Search the records for the string "CreationDate", then copy each line where it appears.

:: Stored data

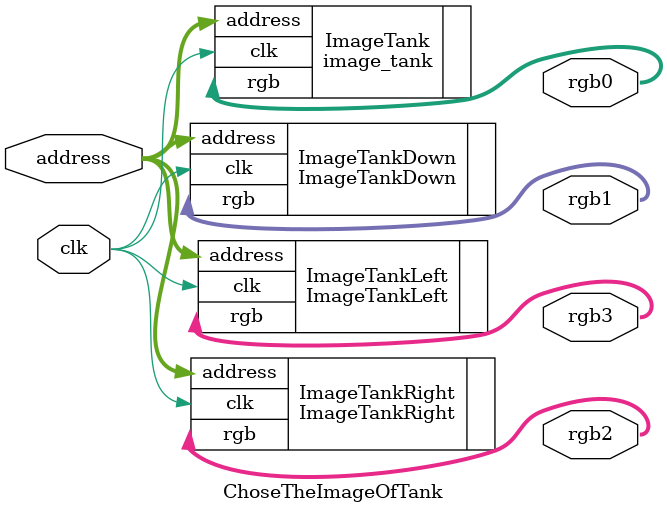
<source format=v>
`timescale 1ns / 1ps

module ChoseTheImageOfTank(
    input wire clk,
    input wire [11:0] address,
    
    output wire [11:0] rgb0,
    output wire [11:0] rgb1,
    output wire [11:0] rgb2,
    output wire [11:0] rgb3
    );
    
image_tank ImageTank          (.clk(clk), .address(address), .rgb(rgb0));
ImageTankDown ImageTankDown   (.clk(clk), .address(address), .rgb(rgb1));
ImageTankRight ImageTankRight (.clk(clk), .address(address), .rgb(rgb2));
ImageTankLeft ImageTankLeft   (.clk(clk), .address(address), .rgb(rgb3));
endmodule

</source>
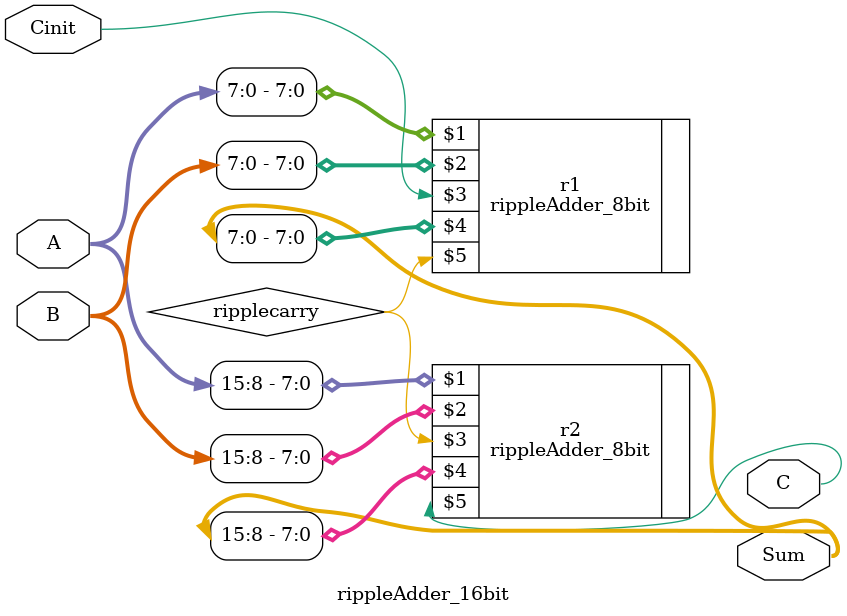
<source format=v>

module rippleAdder_16bit(A,B,Cinit,Sum,C);
    input[15:0] A,B;
    output[15:0] Sum;
    input Cinit;
    output C;

    wire ripplecarry;
    rippleAdder_8bit r1(A[7:0],B[7:0],Cinit,Sum[7:0],ripplecarry);
    rippleAdder_8bit r2(A[15:8],B[15:8],ripplecarry,Sum[15:8],C);

endmodule
</source>
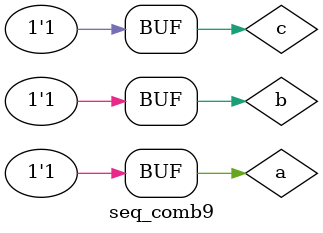
<source format=sv>
module seq_comb9;

// More interleavings between procedural processes
// and continuous assignments. Seems that all tested
// simulators print "111" here.

logic a, b;

wire c = b;

always_comb begin
 $display("a = c");
 a = c;
end

always_comb begin
 $display("b = 1");
 b = 1;
end

initial $monitor("%b%b%b", a, b, c);

endmodule

</source>
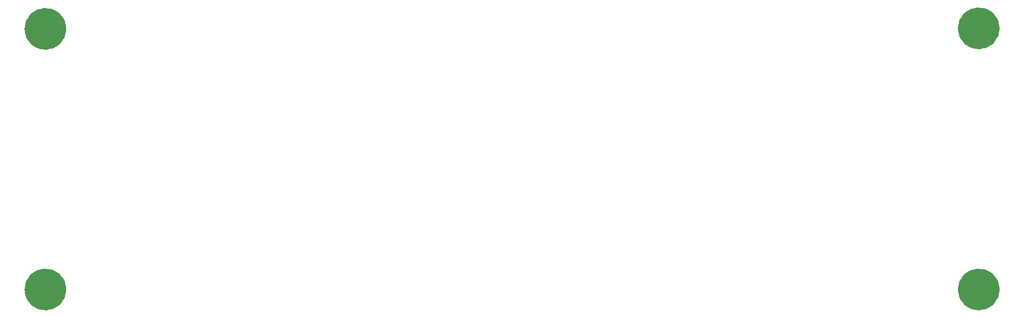
<source format=gbr>
%TF.GenerationSoftware,KiCad,Pcbnew,5.1.10-88a1d61d58~90~ubuntu20.04.1*%
%TF.CreationDate,2021-08-16T21:11:30-07:00*%
%TF.ProjectId,rear-panel,72656172-2d70-4616-9e65-6c2e6b696361,rev?*%
%TF.SameCoordinates,Original*%
%TF.FileFunction,Soldermask,Top*%
%TF.FilePolarity,Negative*%
%FSLAX46Y46*%
G04 Gerber Fmt 4.6, Leading zero omitted, Abs format (unit mm)*
G04 Created by KiCad (PCBNEW 5.1.10-88a1d61d58~90~ubuntu20.04.1) date 2021-08-16 21:11:30*
%MOMM*%
%LPD*%
G01*
G04 APERTURE LIST*
%ADD10C,3.500000*%
G04 APERTURE END LIST*
D10*
X216450000Y-63300000D02*
G75*
G03*
X216450000Y-63300000I-1750000J0D01*
G01*
X216450000Y-106900000D02*
G75*
G03*
X216450000Y-106900000I-1750000J0D01*
G01*
X60950000Y-106900000D02*
G75*
G03*
X60950000Y-106900000I-1750000J0D01*
G01*
X60950000Y-63400000D02*
G75*
G03*
X60950000Y-63400000I-1750000J0D01*
G01*
M02*

</source>
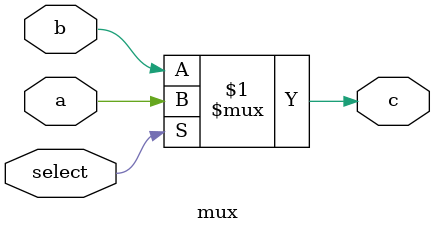
<source format=v>
module mux(
  input a,
  input b,
  input select,
  output c);
  
  assign c = select ? a : b;
  
endmodule

</source>
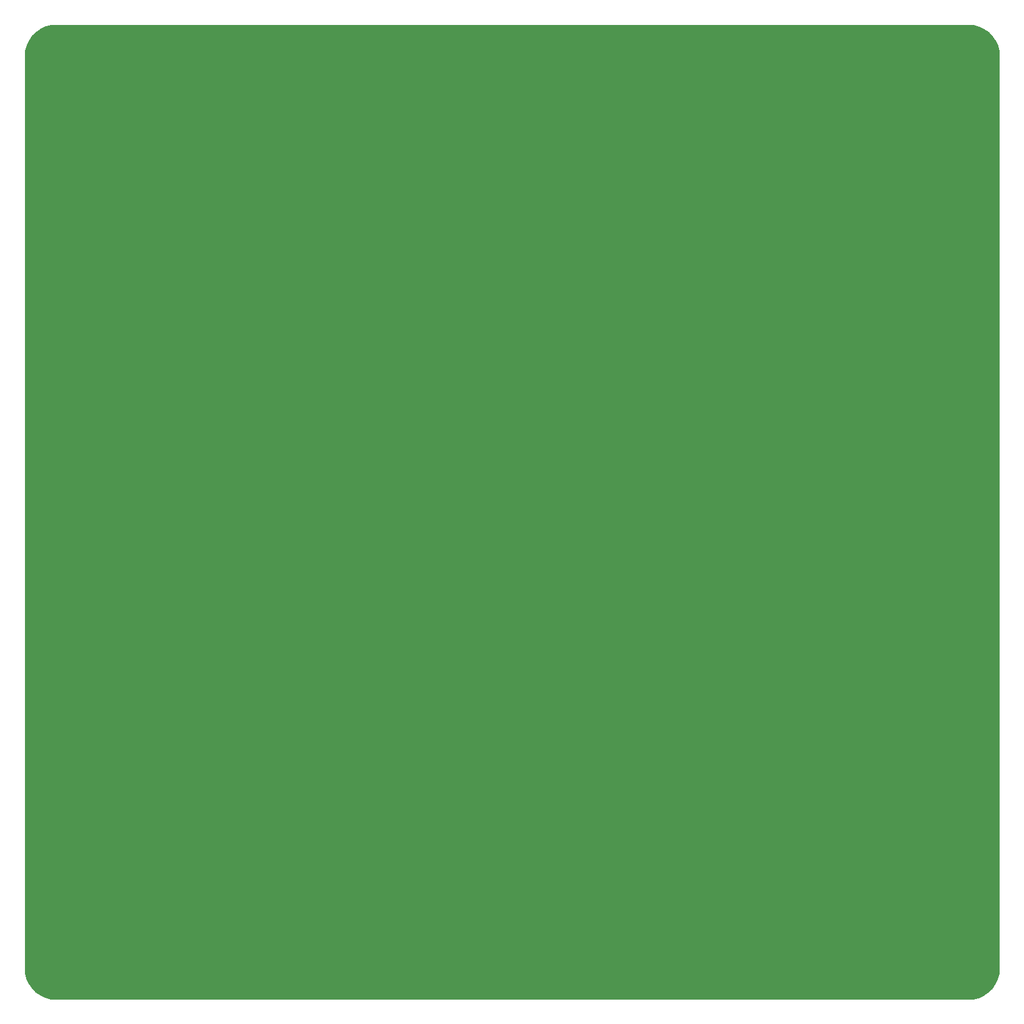
<source format=gbl>
G04 #@! TF.GenerationSoftware,KiCad,Pcbnew,(5.1.2)-1*
G04 #@! TF.CreationDate,2019-08-29T22:56:51+09:00*
G04 #@! TF.ProjectId,fan-vent-blocker,66616e2d-7665-46e7-942d-626c6f636b65,rev?*
G04 #@! TF.SameCoordinates,Original*
G04 #@! TF.FileFunction,Copper,L2,Bot*
G04 #@! TF.FilePolarity,Positive*
%FSLAX46Y46*%
G04 Gerber Fmt 4.6, Leading zero omitted, Abs format (unit mm)*
G04 Created by KiCad (PCBNEW (5.1.2)-1) date 2019-08-29 22:56:51*
%MOMM*%
%LPD*%
G04 APERTURE LIST*
%ADD10C,0.900000*%
%ADD11C,11.000000*%
%ADD12C,0.254000*%
G04 APERTURE END LIST*
D10*
X40676815Y-159323185D03*
X37750000Y-158125000D03*
X34823185Y-159323185D03*
X33625000Y-162250000D03*
X34823185Y-165176815D03*
X37750000Y-166375000D03*
X40676815Y-165176815D03*
X41875000Y-162250000D03*
D11*
X37750000Y-162250000D03*
D10*
X165176815Y-34823185D03*
X162250000Y-33625000D03*
X159323185Y-34823185D03*
X158125000Y-37750000D03*
X159323185Y-40676815D03*
X162250000Y-41875000D03*
X165176815Y-40676815D03*
X166375000Y-37750000D03*
D11*
X162250000Y-37750000D03*
D10*
X165176815Y-159323185D03*
X162250000Y-158125000D03*
X159323185Y-159323185D03*
X158125000Y-162250000D03*
X159323185Y-165176815D03*
X162250000Y-166375000D03*
X165176815Y-165176815D03*
X166375000Y-162250000D03*
D11*
X162250000Y-162250000D03*
D10*
X40676815Y-34823185D03*
X37750000Y-33625000D03*
X34823185Y-34823185D03*
X33625000Y-37750000D03*
X34823185Y-40676815D03*
X37750000Y-41875000D03*
X40676815Y-40676815D03*
X41875000Y-37750000D03*
D11*
X37750000Y-37750000D03*
D12*
G36*
X165768083Y-30731173D02*
G01*
X166511891Y-30934656D01*
X167207905Y-31266638D01*
X167834130Y-31716626D01*
X168370777Y-32270403D01*
X168800871Y-32910451D01*
X169110829Y-33616553D01*
X169292065Y-34371457D01*
X169340001Y-35024220D01*
X169340000Y-164970608D01*
X169268827Y-165768083D01*
X169065344Y-166511890D01*
X168733363Y-167207904D01*
X168283374Y-167834130D01*
X167729597Y-168370777D01*
X167089549Y-168800871D01*
X166383447Y-169110829D01*
X165628543Y-169292065D01*
X164975793Y-169340000D01*
X35029392Y-169340000D01*
X34231917Y-169268827D01*
X33488110Y-169065344D01*
X32792096Y-168733363D01*
X32165870Y-168283374D01*
X31629223Y-167729597D01*
X31199129Y-167089549D01*
X30889171Y-166383447D01*
X30707935Y-165628543D01*
X30660000Y-164975793D01*
X30660000Y-35029392D01*
X30731173Y-34231917D01*
X30934656Y-33488109D01*
X31266638Y-32792095D01*
X31716626Y-32165870D01*
X32270403Y-31629223D01*
X32910451Y-31199129D01*
X33616553Y-30889171D01*
X34371457Y-30707935D01*
X35024207Y-30660000D01*
X164970608Y-30660000D01*
X165768083Y-30731173D01*
X165768083Y-30731173D01*
G37*
X165768083Y-30731173D02*
X166511891Y-30934656D01*
X167207905Y-31266638D01*
X167834130Y-31716626D01*
X168370777Y-32270403D01*
X168800871Y-32910451D01*
X169110829Y-33616553D01*
X169292065Y-34371457D01*
X169340001Y-35024220D01*
X169340000Y-164970608D01*
X169268827Y-165768083D01*
X169065344Y-166511890D01*
X168733363Y-167207904D01*
X168283374Y-167834130D01*
X167729597Y-168370777D01*
X167089549Y-168800871D01*
X166383447Y-169110829D01*
X165628543Y-169292065D01*
X164975793Y-169340000D01*
X35029392Y-169340000D01*
X34231917Y-169268827D01*
X33488110Y-169065344D01*
X32792096Y-168733363D01*
X32165870Y-168283374D01*
X31629223Y-167729597D01*
X31199129Y-167089549D01*
X30889171Y-166383447D01*
X30707935Y-165628543D01*
X30660000Y-164975793D01*
X30660000Y-35029392D01*
X30731173Y-34231917D01*
X30934656Y-33488109D01*
X31266638Y-32792095D01*
X31716626Y-32165870D01*
X32270403Y-31629223D01*
X32910451Y-31199129D01*
X33616553Y-30889171D01*
X34371457Y-30707935D01*
X35024207Y-30660000D01*
X164970608Y-30660000D01*
X165768083Y-30731173D01*
M02*

</source>
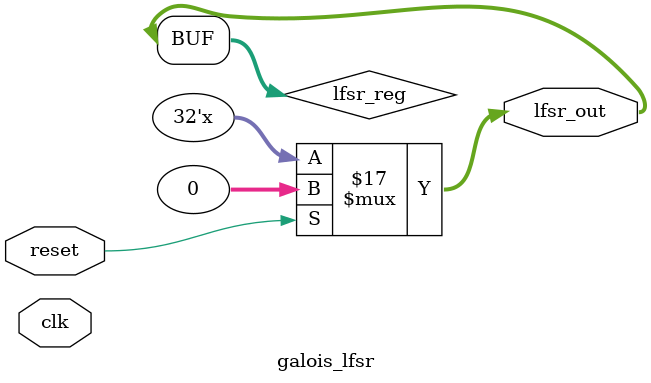
<source format=sv>
module galois_lfsr (
    input logic clk,
    input logic reset,
    output logic [31:0] lfsr_out
);

    logic [31:0] lfsr_reg;

    // Initialize all flip-flops to zero in simulation
    initial begin
        lfsr_reg = 32'b0;
    end

    // Synchronous reset and LFSR update
    always @(*) begin
        if (reset) begin
            lfsr_reg = 32'b0;
        end else begin
            // Galois LFSR feedback polynomial: x^32 + x^22 + x^21 + x^17 + x^16 + x^15 + x^14 + x^11 + x^10 + x^7 + x^5 + x^4 + x^3 + x^1 + 1
            lfsr_reg = {lfsr_reg[30:0], lfsr_reg[31] ^ lfsr_reg[22] ^ lfsr_reg[21] ^ lfsr_reg[17] ^ lfsr_reg[16] ^ lfsr_reg[15] ^ lfsr_reg[14] ^ lfsr_reg[11] ^ lfsr_reg[10] ^ lfsr_reg[7] ^ lfsr_reg[5] ^ lfsr_reg[4] ^ lfsr_reg[3] ^ lfsr_reg[1]};
        end
    end

    assign lfsr_out = lfsr_reg;

endmodule
</source>
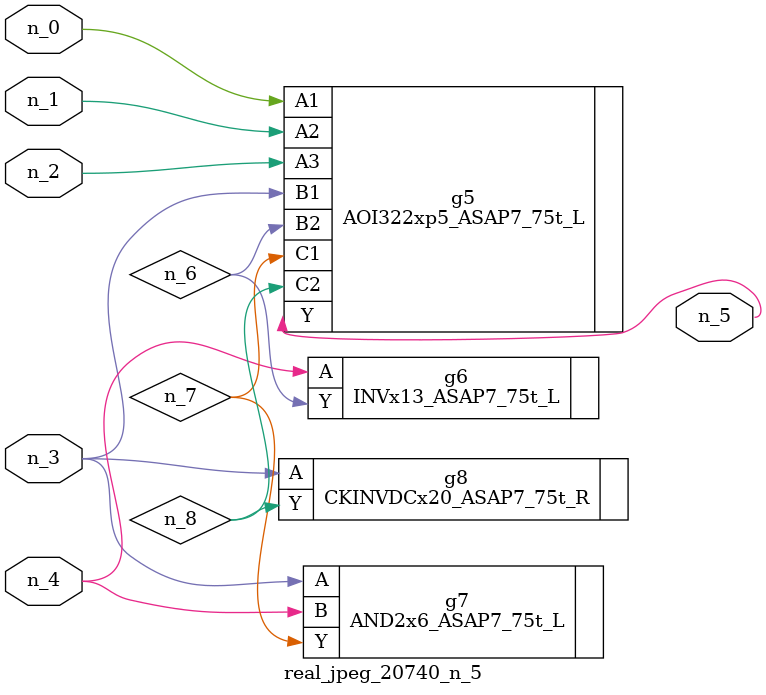
<source format=v>
module real_jpeg_20740_n_5 (n_4, n_0, n_1, n_2, n_3, n_5);

input n_4;
input n_0;
input n_1;
input n_2;
input n_3;

output n_5;

wire n_8;
wire n_6;
wire n_7;

AOI322xp5_ASAP7_75t_L g5 ( 
.A1(n_0),
.A2(n_1),
.A3(n_2),
.B1(n_3),
.B2(n_6),
.C1(n_7),
.C2(n_8),
.Y(n_5)
);

AND2x6_ASAP7_75t_L g7 ( 
.A(n_3),
.B(n_4),
.Y(n_7)
);

CKINVDCx20_ASAP7_75t_R g8 ( 
.A(n_3),
.Y(n_8)
);

INVx13_ASAP7_75t_L g6 ( 
.A(n_4),
.Y(n_6)
);


endmodule
</source>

::::

*Solution for this problem*:
%TF.CreationDate,2021-08-16T21:11:30-07:00*%
G04 #@! TF.CreationDate,2019-08-29T22:56:51+09:00*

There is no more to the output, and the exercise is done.